Ce numéro 120 plonge, pour la première fois, dans l’univers complexe de la croissance mondiale actuelle et de ses relations avec l’assurance, difficiles à interpréter, compliquées à prévoir, et pourtant fondamentales à impulser de manière positive pour les années qui viennent.
Ce sujet se devait d’être abordé de deux manières différentes : d’une part, la protection, et donc l’impulsion donnée aux investissements – et ce dans une démarche keynésienne – largement publics aujourd’hui, et d’autre part, l’utilisation de l’épargne des Français, au moment où les trente millions de contrats d’assurance vie (représentant 1 700 milliards d’euros) sont confrontés à l’énorme difficulté de la faiblesse des taux d’intérêt. On le voit, tant l’assurance sur les infrastructures en cours que le rôle des assureurs dans l’économie française sont les deux points clés de la croissance présente et à venir.
Nous avons eu la chance de débuter cette publication par une interview, très symbolique, de Thierry Dallard, président du directoire de la Société du Grand Paris. Cette interview est une parfaite description de la nature multiple des risques que peut connaître un projet si vaste et si lourd financièrement. On sait le rôle très important que les infrastructures, quelles qu’elles soient, ont joué dans les politiques publiques françaises depuis toujours.

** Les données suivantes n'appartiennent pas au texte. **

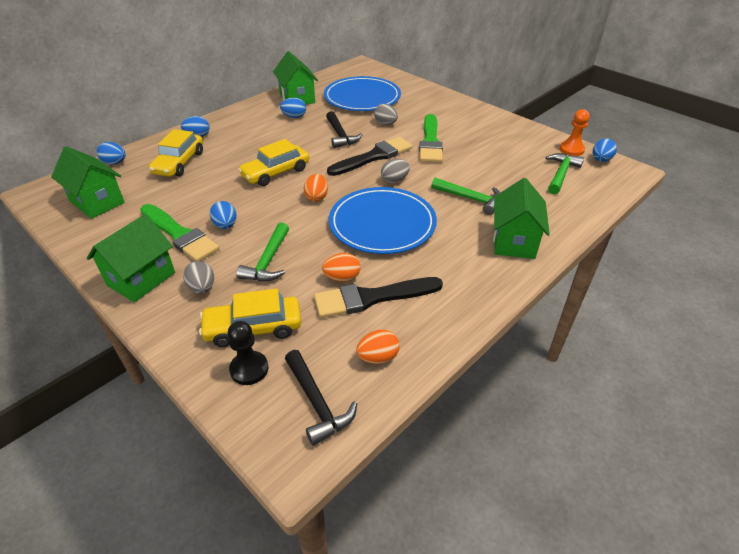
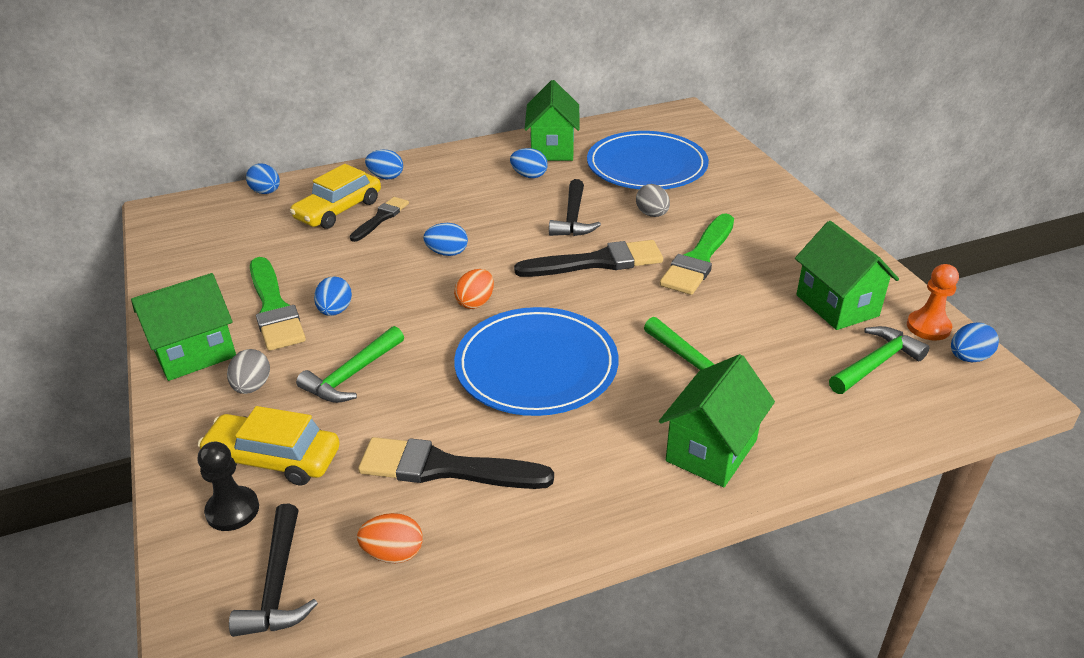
camera: 25 degrees right, 5 degrees down
(97, 202) = (213, 240): green house -> green house (837, 305)
(214, 162) = (381, 218): none -> black brush
(275, 172) = (447, 253): yellow car -> blue egg
(342, 278) = (427, 427): orange egg -> none
(394, 180) = (601, 306): grey egg -> none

Et le projet du Grand Paris exprime à la fois une volonté étatique qui ne se dément pas, une cohérence et une intelligence du projet tout à fait étonnantes, et une prise de risque non négligeable. Une fois de plus, on s’aperçoit que face aux risques, la rapidité d’exécution – en l’occurrence un horizon à 2030 – est cruciale. La rubrique « Risques et solutions » s’attaque fort opportunément au sujet de l’assurance des grands chantiers et, à travers six articles, fait le point sur ce domaine, tout autant privé que public. Les avancées techniques dans ces domaines d’assurance sont vitales, parce que nous aurons dans les années qui viennent un ralentissement très marqué de la croissance mondiale, donc française, et les grands chantiers seront un des instruments majeurs d’un maintien suffisant de l’activité pour voir le chômage baisser dans notre pays. Une autre énigme de la période que nous vivons réside en la faiblesse de gains de productivité que la diffusion des nouvelles technologies devrait pourtant nous apporter. Et sur ce point, les grands chantiers sont un des éléments d’écosystème favorables à une plus grande efficacité dans la production, donc une masse salariale qui augmente de concert, et ainsi un cercle vertueux peut s’enclencher.

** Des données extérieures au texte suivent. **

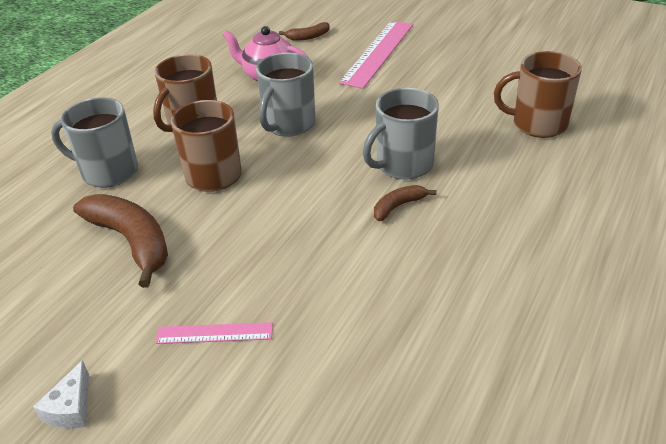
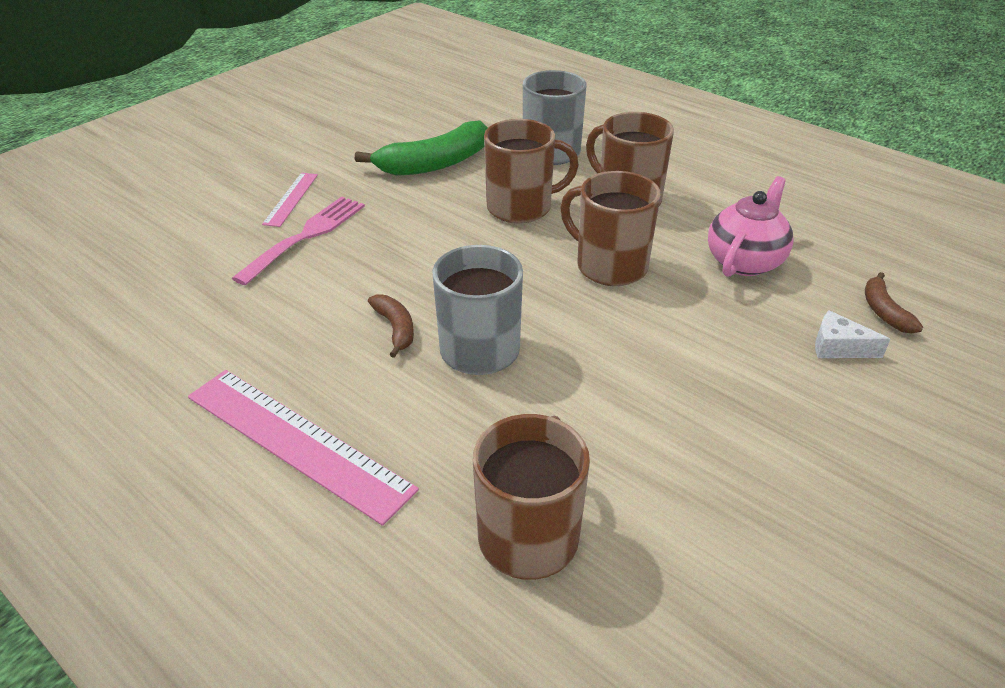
camera: 100 degrees right, 0 degrees up
(71, 408) = (267, 143): white cheese -> white cheese (838, 347)
(132, 241) = (435, 163): brown banana -> green banana
(286, 297) = (306, 236): none -> pink fork
(288, 124) = (610, 266): grey mug -> brown mug
(378, 53) = (823, 383): pink ruler -> pink ruler (296, 442)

Mais ce numéro révèle bien d’autres difficultés, liées à un autre phénomène difficile à analyser, celui de la faiblesse des taux d’intérêt à court et long termes. Il y a d’abord toutes les questions qui s’imposent. Cela va-t-il durer ? Est-ce favorable pour la croissance économique ? Qui sont les gagnants, qui sont les perdants ? Plusieurs économistes répondent en soulignant que les banques centrales auront bien du mal, dans les années qui viennent, à modifier cette politique de « l’argent facile ». Et l’assurance est directement concernée, car elle est le réceptacle d’une large partie de l’épargne des Français, épargne aujourd’hui très difficile à rémunérer dans des conditions qui limitent les risques pour les épargnants. Nous n’avons pas aujourd’hui de solution idéale. Nous savons juste que cette situation a toutes les chances de perdurer et qu’il nous faut modifier, le plus intelligemment possible, le triangle de l’épargne : risque, rendement et durée des engagements. Tout est loin d’être résolu mais nous aurons, le comité éditorial le pense, éclairé deux des problèmes majeurs auxquels l’économie mondiale sera de plus en plus confrontée, et tenté de mettre en lumière le rôle positif que peut y jouer l’assurance.